「蟲/己龍」を聴いてみた!

音楽感想

試聴

蟲収録CD紹介

・アルバム「明鏡止水」収録

蟲感想

鳥のさえずりのような音とピアノの音、それをバックに何かを吐き出すような音?をさせつつ、何かが迫っているような、何かに追われるような恐怖感を味わえる1曲です。

最初はいろは唄の一説が引用されています。

いろは唄はざっと解釈してみると、世に不変なものは無いのだから欲望を捨てて現世を越えようみたいな意味があるようなのですが、この曲だと現世を越えようというか、とにかく現状から逃げ出そうみたいな雰囲気が漂いますね。

“くるぅり
廻るか故に眩暈は
捻れ捩れ悶ゑ転”
―「蟲」歌詞(作詞:黒崎眞弥)より引用―

Bメロでテンポよくメロディが徐々に上がっていく様は、本当にじわりじわり何かが迫ってくる緊迫感を漂わせます。
歌詞もぐるぐるぐにゃぐにゃとまわり初めている感が満載で、今どのくらい切羽詰まった状況なのかって感じです。
その後に拳でノレるテンポになってからの、

“―地―獄―絵―図―”
―「蟲」歌詞(作詞:黒崎眞弥より引用)―

文字にすると淡々とした印象がありますが、聴いた感覚を正確に表現すると個人的には「じっごぉくぅえぇずぅ♪」という感じで何だか楽しげにすら聴こえてしまってここが一番好きです。

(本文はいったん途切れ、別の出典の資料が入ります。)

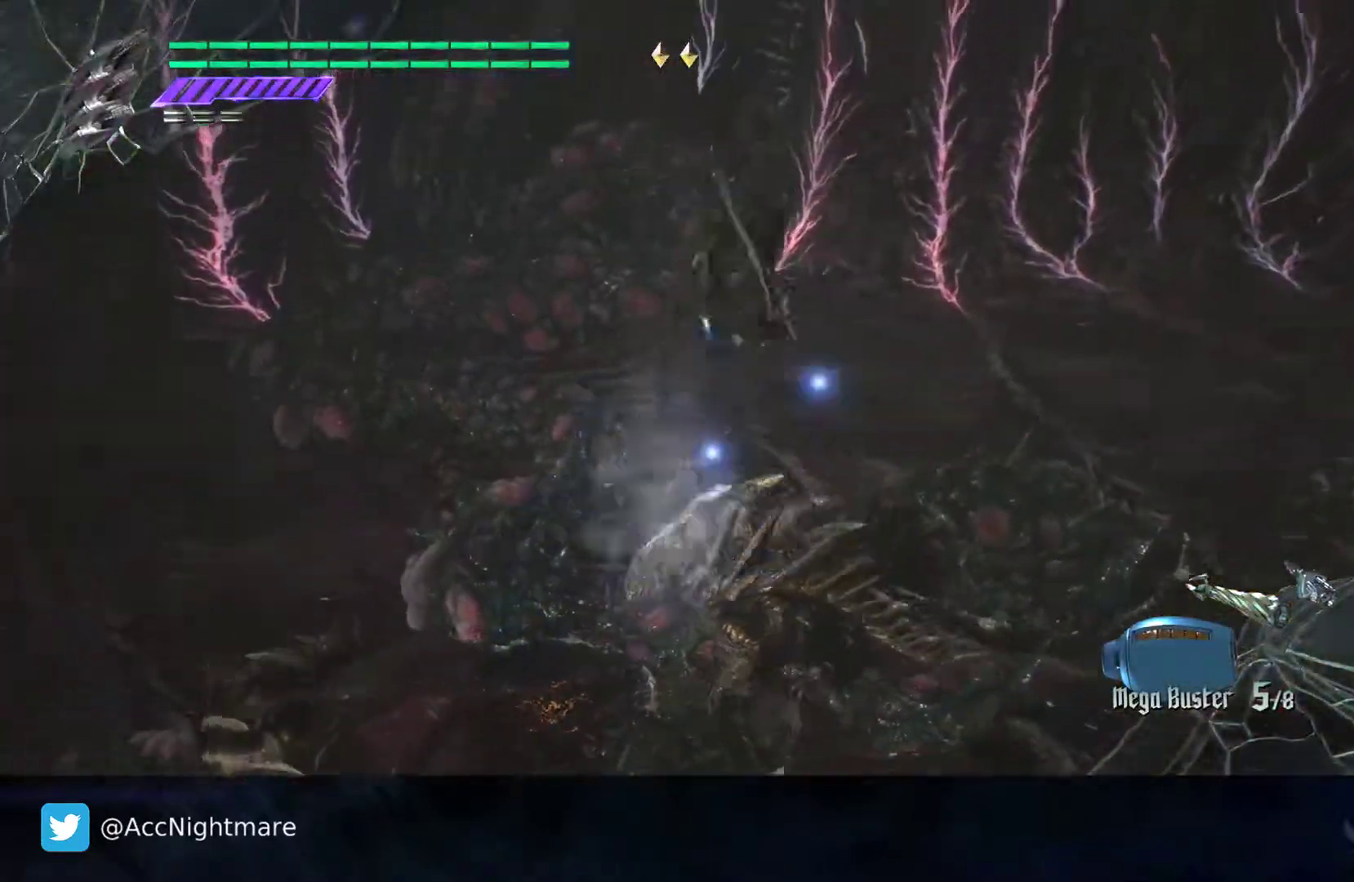
{"buttons": [], "left_stick": "down-right", "right_stick": "left", "events": [[33, "CROSS", "up"], [417, "right_stick", "left"]]}
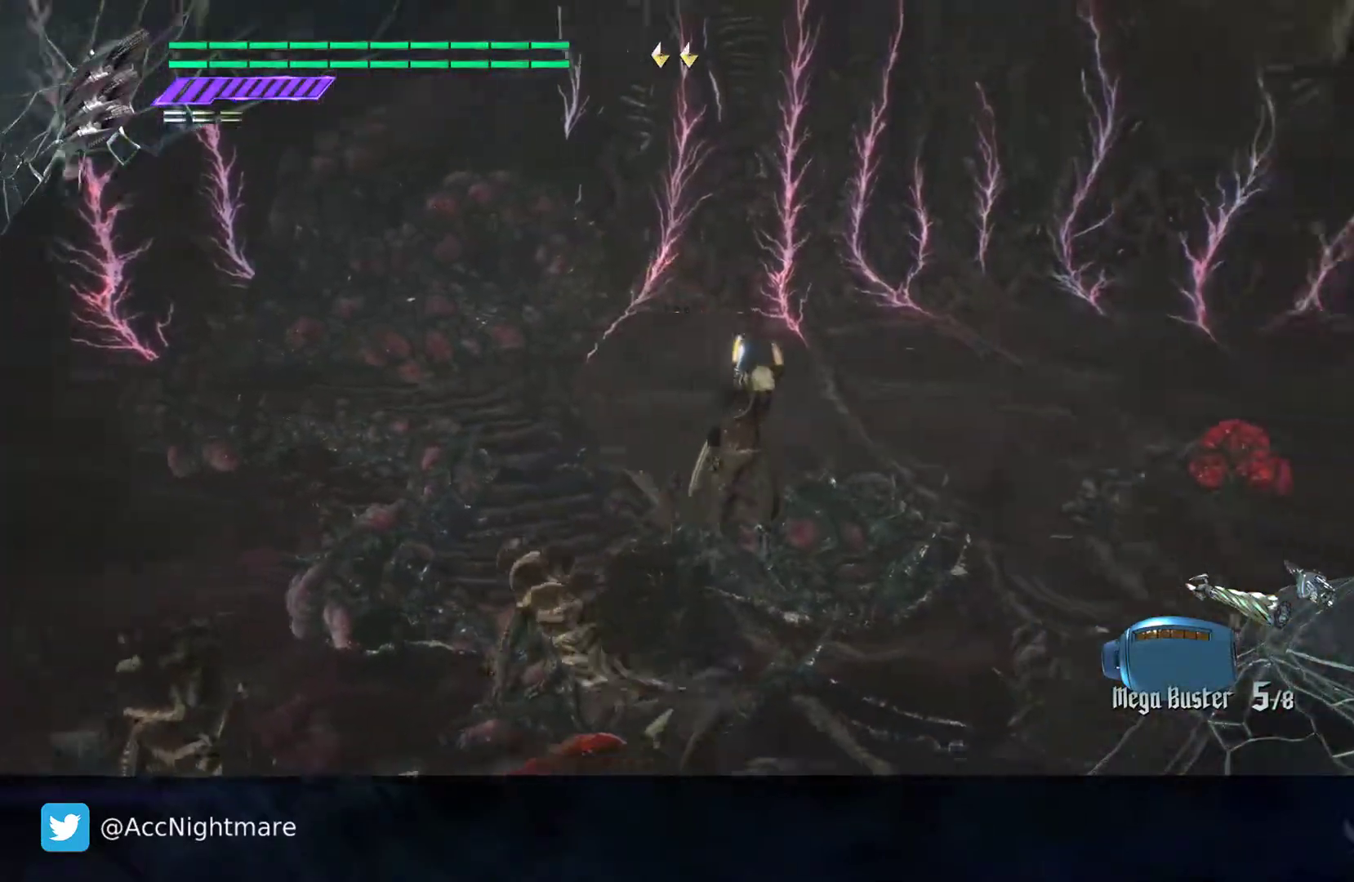
{"buttons": [], "left_stick": "down-right", "right_stick": "left", "events": []}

その後はデスボイスでノリまくるパートを経由して、眞弥さんが切ない息遣いをしたり、苦しさを滲ませた声で歌い上げるサビとなります。

“後ろ髪をも引きずり輪姦まわ
残さす召しませは胚胎
孵化寸前 蟲卵”
―「蟲」歌詞(作詞:黒崎眞弥)より引用―

サビのここを聴いた時、あぁ……主人公は必死に逃げたけれど捕まってしまったんだな、と私は感じました。
主人公が逃げていたのは蟲……の比喩で表現された、男達なのではないでしょうか?
そして捕まり、望まないのに無理矢理……

とても、恐ろしい一曲ですね。
サブスクで聴くと、CD「明鏡止水」の、夜の森を描いたジャケットと共に聴く事になります。
楽曲の暗い美しさも相まって、時間帯が深夜で場所が森の中、という舞台設定が簡単に頭の中で描ける事もあり、ホラーには相応しい一曲です。